Task material ::
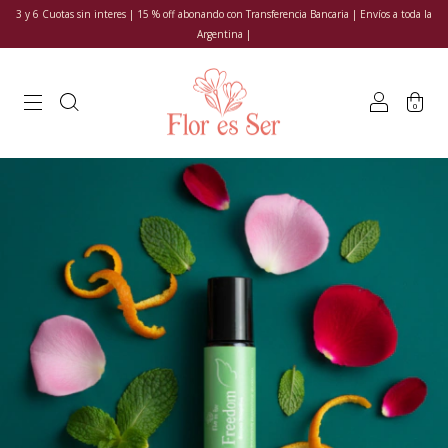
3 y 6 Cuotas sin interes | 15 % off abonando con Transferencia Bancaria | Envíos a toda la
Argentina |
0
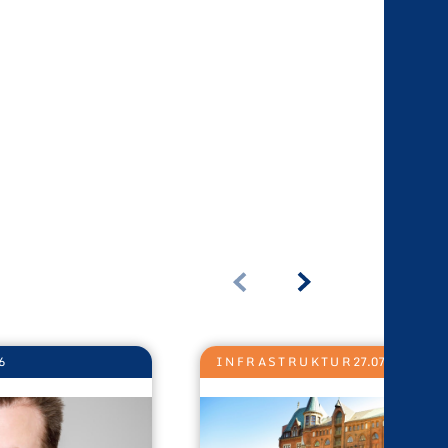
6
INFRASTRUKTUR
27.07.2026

Activity :: When printing the entries, leave out the images and keep everything else exact.

Your solution ::
3 y 6 Cuotas sin interes | 15 % off abonando con Transferencia Bancaria | Envíos a toda la
Argentina |
0
6
INFRASTRUKTUR
27.07.2026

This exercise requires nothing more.